Accurate Distribution

Although you may want to use masked or obfuscated production data in order to meet clean data requirements or answer regulatory limits, that doesn’t mean that you can simply update all the information to a single string. This will ruin any special types of data distribution that occurs in production. In order to provide meaningful testing data, the replacement process should provide a means of ensuring that the replacement data is similar to that which is being replaced. Without this you could have indexes with a single value or statistics that are radically skewed differently to your production servers.

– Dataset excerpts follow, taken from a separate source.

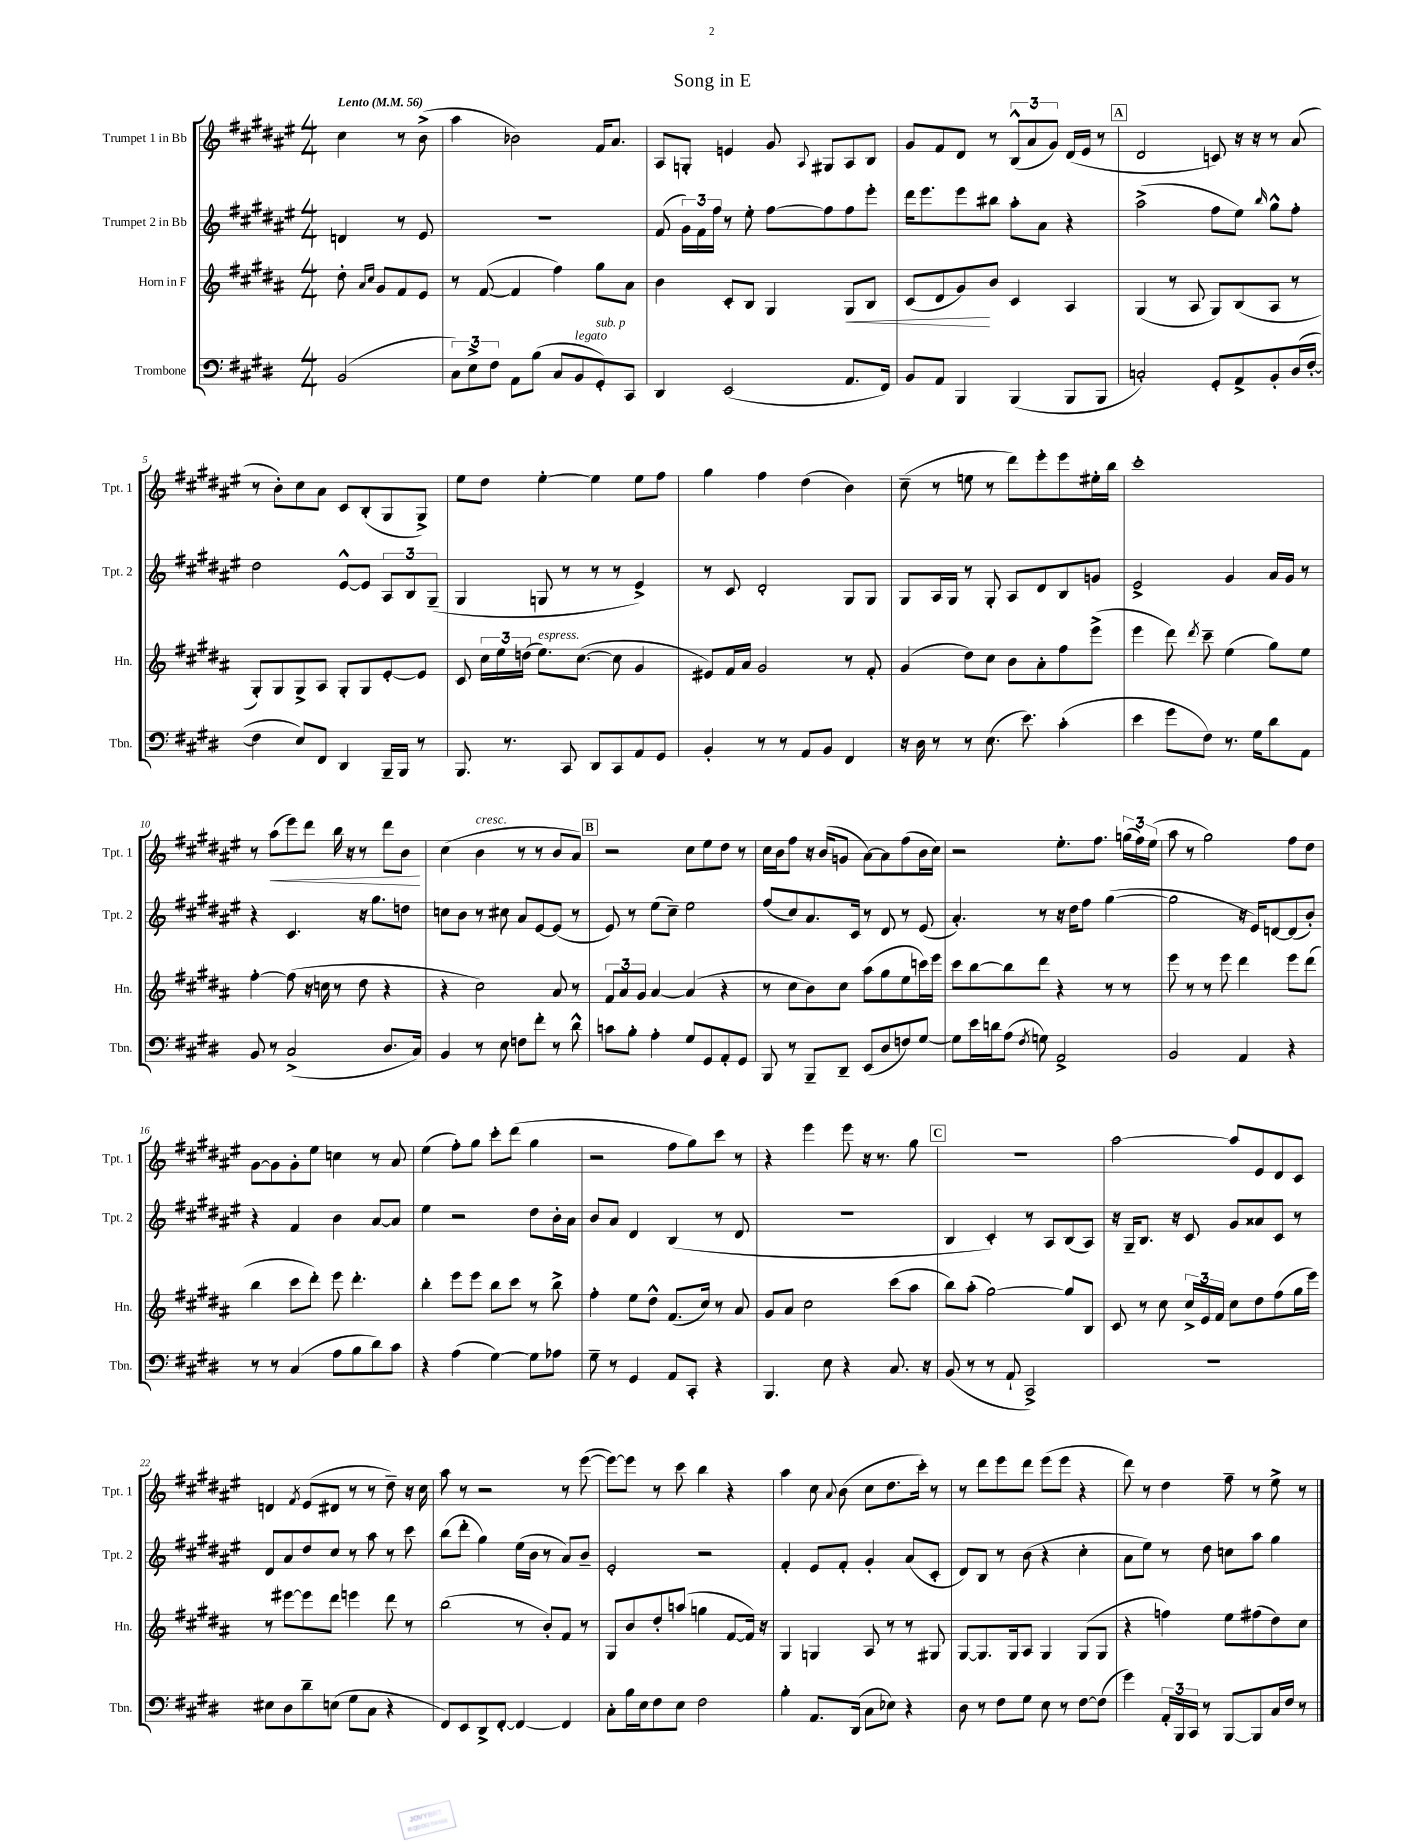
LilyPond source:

\header { title = "Song in E" }
<<
\new StaffGroup <<
\new Staff = "s0" \with { instrumentName = "Trumpet 1 in Bb" shortInstrumentName = "Tpt. 1" } {
    \clef treble \key fis \major \numericTimeSignature \time 4/4 \partial 2 \tempo "Lento" 4 = 56
    \autoBeamOff cis''4 r8 b'8->( |
    ais''4 bes'2) fis'16[ ais'8.] |
    ais8[ g8]-. e'4 gis'8 \appoggiatura { ais8 } gis8[ ais8 b8] |
    gis'8[ fis'8 dis'8] r8 \tuplet 3/2 { b8[-^( ais'8 gis'8]) } dis'16[( eis'16] r8 |
    \mark \markup { \box "A" } dis'2 c'8) r16 r16 r8 ais'8( |
    r8 b'8[-.) cis''8 ais'8] cis'8[ b8-.( gis8 gis8]->) |
    eis''8[ dis''8] eis''4~-. eis''4 eis''8[ fis''8] |
    gis''4 fis''4 dis''4( b'4) |
    cis''8--( r8 e''8 r8 dis'''8[) eis'''8-. eis'''8 eis''16-. b''16] |
    cis'''1-. |
    r8 ais''8[\<( eis'''8) dis'''8] b''16 r16 r8 dis'''8[ b'8]\! |
    cis''4( b'4^\markup { \italic "cresc." } r8 r8 b'8[ ais'8]) |
    \mark \markup { \box "B" } r2 cis''8[ eis''8 dis''8] r8 |
    cis''16[ b'16 fis''8] r16 b'16[( g'8] ais'8[~) ais'8 fis''8( b'16 cis''16]) |
    r2 eis''8.[-. fis''8.] \tuplet 3/2 { g''16[( fis''16) eis''16]( } |
    ais''8 r8 gis''2) fis''8[ dis''8] |
    gis'8[~ gis'8 gis'8-. eis''8] c''4 r8 ais'8 |
    eis''4( fis''8[-.) gis''8] cis'''8[-. dis'''8]( gis''4 |
    r2 fis''8[ gis''8) cis'''8] r8 |
    r4 eis'''4 eis'''8 r16 r8. gis''8 |
    \mark \markup { \box "C" } R1 |
    ais''2~ ais''8[ eis'8 dis'8 cis'8] |
    d'4 \acciaccatura { fis'8 } eis'8[( dis'8] r8 r8 dis''8--) r16 cis''16 |
    ais''8 r8 r2 r8 eis'''8~( |
    eis'''8[~) eis'''8] r8 cis'''8 b''4 r4 |
    ais''4 cis''8 \appoggiatura { ais'8 } b'8( cis''8[ dis''8. cis'''16]-.) r8 |
    r8 dis'''8[ eis'''8 dis'''8] eis'''8[( eis'''8] r4 |
    dis'''8) r8 dis''4 fis''8-- r8 eis''8-> r8 \bar "|." |
}
\new Staff = "s1" \with { instrumentName = "Trumpet 2 in Bb" shortInstrumentName = "Tpt. 2" } {
    \clef treble \key fis \major \numericTimeSignature \time 4/4 \partial 2
    \autoBeamOff d'4 r8 eis'8 |
    R1 |
    fis'8( \tuplet 3/2 { gis'16[) fis'16 fis''16] } r8 eis''8-. fis''8[~ fis''8 fis''8 eis'''8]-. |
    dis'''16[ eis'''8. eis'''8 bis''8] ais''8[-. ais'8] r4 |
    \mark \markup { \box "A" } ais''2->( fis''8[ eis''8]) \grace { b''16 } gis''8[-^ fis''8]-. |
    dis''2 eis'8[~-^ eis'8] \tuplet 3/2 { ais8[ b8 gis8]--( } |
    gis4 g8 r8 r8 r8 eis'4->) |
    r8 cis'8 dis'2-. gis8[ gis8] |
    gis8[ ais16 gis16] r8 gis8-. ais8[ dis'8 b8 g'8] |
    eis'2-> gis'4 ais'16[ gis'16] r8 |
    r4 cis'4. r16 gis''8.[ d''8] |
    c''8[ b'8] r8 cis''8 ais'8[ eis'8~ eis'8]( r8 |
    \mark \markup { \box "B" } eis'8) r8 eis''8[( cis''8]--) eis''2 |
    fis''8[( cis''8) ais'8. cis'16] r8 dis'8 r8 eis'8( |
    ais'4.-.) r8 r16 dis''16[ fis''8] gis''4~( |
    gis''2 r16 eis'16[) d'8~ d'8( b'8]-.) |
    r4 fis'4 b'4 ais'8[~ ais'8] |
    eis''4 r2 dis''8[ b'16-. ais'16] |
    b'8[ ais'8] dis'4 b4( r8 dis'8 |
    R1 |
    \mark \markup { \box "C" } b4 cis'4-.) r8 ais8[ b8( ais8]) |
    r16 gis16[-- b8.] r16 cis'8 gis'8[ aisis'8 cis'8] r8 |
    dis'8[ ais'8 dis''8 cis''8] r8 ais''8 r8 cis'''8 |
    b''8[( dis'''8]-. gis''4) eis''16[( b'16] r8 ais'8[) b'8]-- |
    eis'2-. r2 |
    fis'4-. eis'8[ fis'8]-. gis'4-. ais'8[( cis'8]-. |
    dis'8[) b8] r8 b'8( r4 cis''4-. |
    ais'8[ eis''8]) r8 dis''8 c''8[ ais''8] gis''4 \bar "|." |
}
\new Staff = "s2" \with { instrumentName = "Horn in F" shortInstrumentName = "Hn." } {
    \clef treble \key b \major \numericTimeSignature \time 4/4 \partial 2
    \autoBeamOff dis''8-. \grace { ais'16[ cis''16] } gis'8[ fis'8 e'8] |
    r8 fis'8~( fis'4 fis''4) gis''8[ ais'8] |
    b'4 cis'8[-. b8] gis4 gis8[\< b8] |
    cis'8[( dis'8 gis'8\!) b'8] cis'4 ais4 |
    \mark \markup { \box "A" } gis4( r8 ais8 gis8[) b8( ais8] r8 |
    gis8[-.) gis8 gis8-> ais8] gis8[-. gis8 e'8~-. e'8] |
    cis'8 \tuplet 3/2 { cis''16[ e''16 d''16]( } e''8.[^\markup { \italic "espress." }) cis''8.]~( cis''8 gis'4 |
    eis'8[) fis'16 ais'16] gis'2 r8 fis'8-. |
    gis'4( dis''8[) cis''8] b'8[ ais'8-. fis''8 e'''8]->( |
    e'''4 dis'''8) \acciaccatura { dis'''8 } cis'''8-- e''4( gis''8[) e''8] |
    fis''4~-. fis''8( r16 c''16 r8 dis''8 r4 |
    r4 cis''2) ais'8 r8 |
    \mark \markup { \box "B" } \tuplet 3/2 { fis'8[ ais'8 gis'8] } ais'4~ ais'4( r4 |
    r8 cis''8[ b'8) cis''8] ais''8[( gis''8 e''8 c'''16) e'''16] |
    cis'''8[ b''8~ b''8 dis'''8] r4 r8 r8 |
    e'''8 r8 r8 e'''8 dis'''4 e'''8[ dis'''8]( |
    b''4 cis'''8[ dis'''8]-.) e'''8 dis'''4.-. |
    b''4-. e'''8[ e'''8] b''8[ cis'''8] r8 b''8-> |
    fis''4-. e''8[ dis''8]-^ fis'8.[( cis''16]) r8 ais'8 |
    gis'8[ ais'8] cis''2 cis'''8[( ais''8] |
    \mark \markup { \box "C" } b''8[) ais''8]-.( gis''2~) gis''8[ b8] |
    cis'8 r8 cis''8 \tuplet 3/2 { cis''16[-> e'16 fis'16] } cis''8[ dis''8 fis''8( gis''16 e'''16]) |
    r8 eis'''8[~ eis'''8 dis'''8] e'''4 dis'''8 r8 |
    b''2( r8 b'8[-.) fis'8] r8 |
    gis8[ b'8 dis''8-. a''8]( g''4 fis'8[~ fis'16]) r16 |
    gis4 g4 ais8 r8 r8 gis8 |
    gis8[~ gis8. gis16 ais8] gis4 gis8[( gis8] |
    r4 f''4) e''8[ fis''8( dis''8) cis''8] \bar "|." |
}
\new Staff = "s3" \with { instrumentName = "Trombone" shortInstrumentName = "Tbn." } {
    \clef bass \key e \major \numericTimeSignature \time 4/4 \partial 2
    \autoBeamOff b,2( |
    \tuplet 3/2 { cis8[) e8-> fis8] } a,8[ b8]( cis8[ b,8^\markup { \italic "legato" } gis,8-.^\markup { \italic "sub. p" }) cis,8] |
    dis,4 e,2( a,8.[ fis,16]) |
    b,8[ a,8] b,,4 b,,4( b,,8[ b,,8] |
    \mark \markup { \box "A" } c2-.) gis,8[-. a,8-> b,8-. dis16( fis16]~-. |
    fis4 e8[) fis,8] dis,4 b,,16[-- b,,16] r8 |
    b,,8. r8. cis,8 dis,8[ cis,8 a,8 gis,8] |
    b,4-. r8 r8 a,8[ b,8] fis,4 |
    r16 dis16 r8 r8 e8.( e'8.) cis'4-.( |
    e'4 gis'8[ fis8]) r8. gis16[ dis'8 a,8] |
    b,8 r8 cis2->( dis8.[ cis16]) |
    b,4 r8 e8 f8[ fis'8]-. r8 dis'8-^ |
    \mark \markup { \box "B" } c'8[ b8]-. a4-. gis8[ gis,8 a,8-. gis,8] |
    b,,8 r8 b,,8[-- dis,8]-- e,8[( dis8 f8) gis8]~ |
    gis8[ e'16 d'16 a8]( \acciaccatura { fis8 } g8) a,2-> |
    b,2 a,4 r4 |
    r8 r8 cis4( a8[ b8 dis'8) cis'8] |
    r4 a4( gis4~) gis8[ aes8] |
    gis8-- r8 gis,4 a,8[ cis,8]-. r4 |
    b,,4. e8 r4 cis8. r16 |
    \mark \markup { \box "C" } b,8( r8 r8 a,8-! cis,2->) |
    R1 |
    eis8[ dis8 dis'8-- e8]( gis8[ cis8] r4 |
    fis,8[) e,8 dis,8-> fis,8]~-. fis,4~ fis,4 |
    cis8[-. b16 e16 fis8 e8] fis2 |
    b4-. a,8.[ dis,16]( cis8[ ees8]) r4 |
    dis8 r8 fis8[ gis8] e8 r8 fis8[~ fis8]( |
    gis'4) \tuplet 3/2 { a,16[-. b,,16 cis,16] } r8 b,,8[~ b,,8 cis16 fis16] r8 \bar "|." |
}
>>
>>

Methods for Meeting Challenges and Requirements

Although it is difficult to meet the challenges and requirements for database provisioning, it’s not impossible. Virtualization and containerization technologies can help. For example, a new Redgate tool, SQL Clone, builds on standard disk virtualization technologies in Windows to allow us to create a database ‘clone’ that behaves just like a normal database, but has a vastly smaller footprint. Generally though, you just have to approach this problem in the same way you do other problems within your database management system.

Automation

The first and most important aspect of ensuring a fast, accurate, repeatable provisioning process, as well as possibly supplying a mechanism of self-service is to use automation. You must automate the database clean-up. From there you have to automate the mechanisms for refreshing the database to your development and test systems (probably taking advantage of some type of restore). By automating all these steps you can ensure that they will work the same way every time. If you build a script to cleanse data, you’ll be sure that the data is clean, every time. Just be sure that your data manipulation processes run in an atomic fashion, meaning, all or nothing on the commit so that you don’t accidently release production data to the development environment.

Communication

Everyone should know what the process is, how it works, and, most importantly, how often you’re updating the root provisioning database. This is vital. Everyone needs to understand the process so that they know where to go to get the database and so that the business and the auditors know that you’re protecting the production system. Everyone must know how the process works in order to be able to help with adjusting process over time as needs and requirements change or additional checks, tests, data modifications and data masking are added. Finally, everyone needs to know how frequently the provisioning is set up in order to appropriately schedule their own activities.

Conclusion

While provisioning for databases certainly has a large number of challenges, many of them can be overcome through careful communication and precise automation. Through these means you should be able to automate preparation of a provisioning database and, possibly, provide a means of self-service in order to support your DevOps processes within the database in as efficient a fashion as possible.